I think the Jared Loughner story shows exactly how twisted our government really is. If fear from the south really is such a big thing, then one would think that people such as Russell Pearce would be holding 24-hour vigils day and night, not just every once in a while for publicity stunts, but to really “secure the border.” So the xenophobic fears get really stoked while the reaction is really weak and lame, such as trying to build a state border fence, which is another gimmick and nothing else.
So someone like Jared Loughner, who has been tested to be schizophrenic, is living in a nightmare just by listening to the news, or reading the cover border stories in the Tucson Weekly, claims of immigrants killing ranchers with no evidence as if the invisible cucuy is on the prowl, invading Tucson with an army made up of la llorona and the chupacabras.
And this brings in the 4th story from today’s paper, this one from Josh Brodesky and the lack of mental-illness facilities in Tucson.
The government wants to force Loughner to take these drugs to cure his schizophrenia, not because they care about him, but because then he cannot get away with an insanity ruling.
But prison doctors said the prescribed anti-psychotic medications are the most productive treatment for people with schizophrenia.
“For some people it’s almost magical,” said Joel Dvoskin, an assistant professor of psychiatry at the University of Arizona, who oversaw the mental-health system in New York state prisons for 11 years. “They take the medicine and they become sane.”
via ADS today on Loughner and forced meds
This should provoke outrage when combined with Brodesky’s piece! You mean to tell us that there is a simple solution to schizophrenia, and you can get it in jail after killing people, but heaven-forbid you try to get cured as a simple civilian because our state is cutting funding to mental-illness clinics?
Oh yeah, and Loughner is also on suicide watch.
Let’s get this straight. The government does not allow Loughner to end his life, and they want to help make his mental-illness better just so that they have a better case in court to kill him themselves.
Wow!
This is why Brodesky’s piece, combined with these other stories is so interesting. Imagine if the government was fighting in court, tripping over themselves in a mad rush to help Jared Loughner before the Tucson Tragedy?
Loughner is finally getting the help he needs… in prison… after a massacre?
There is something really messed up with our system here!
So to sum up the Sunday stories in the Arizona Daily Star: Drugs are really bad and our drug policy is leading to drug cartels making better and cheaper drugs, which empowers them and then we need to be afraid of them if even just because their new drugs are going to alter our minds and make us crazy, but if you are already crazy and need drugs to help, good luck finding a mental-illness institute that will provide them for you, which will leave you in even more fear of the drug cartels and their evil drugs and then you do a great evil yourself, and then the government will force you to take drugs, because drugs are bad, unless they help the government make a case in court and then they are good and force-fed, and if the government wins the court case, they will pump you full of drugs to end your life.
God Bless America.
Also remember. Meth is really bad drug known as “speed.”

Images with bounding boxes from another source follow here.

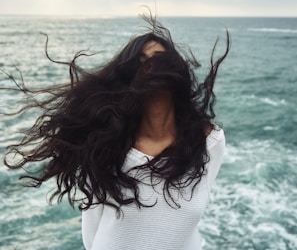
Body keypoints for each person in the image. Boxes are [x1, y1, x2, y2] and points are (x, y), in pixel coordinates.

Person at [4, 14, 229, 250]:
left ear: (177, 69)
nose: (151, 66)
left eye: (160, 59)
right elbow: (92, 229)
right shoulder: (107, 144)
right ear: (128, 77)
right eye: (141, 61)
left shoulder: (209, 142)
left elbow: (186, 220)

ADD drugs are made with meth, such as Ritalin (methylphenidate) and Adderall (combination of dextroamphetamine and amphetamine), and we feed them to kids like they were out of a Pez dispenser, and college students are being prescribed this “legal meth” or “legal speed” even here in Tucson.
So maybe it is not the meth that is evil, but the method in which you use your meth energy?
The military also uses meth for pilot alertness, bringing a whole new meaning to Goose’s quote in the movie Top Gun “I feel the need… for speed!”
Drugs are good… drugs are evil… drugs are medicine… drugs are poison… it’s enough to make anyone go crazy!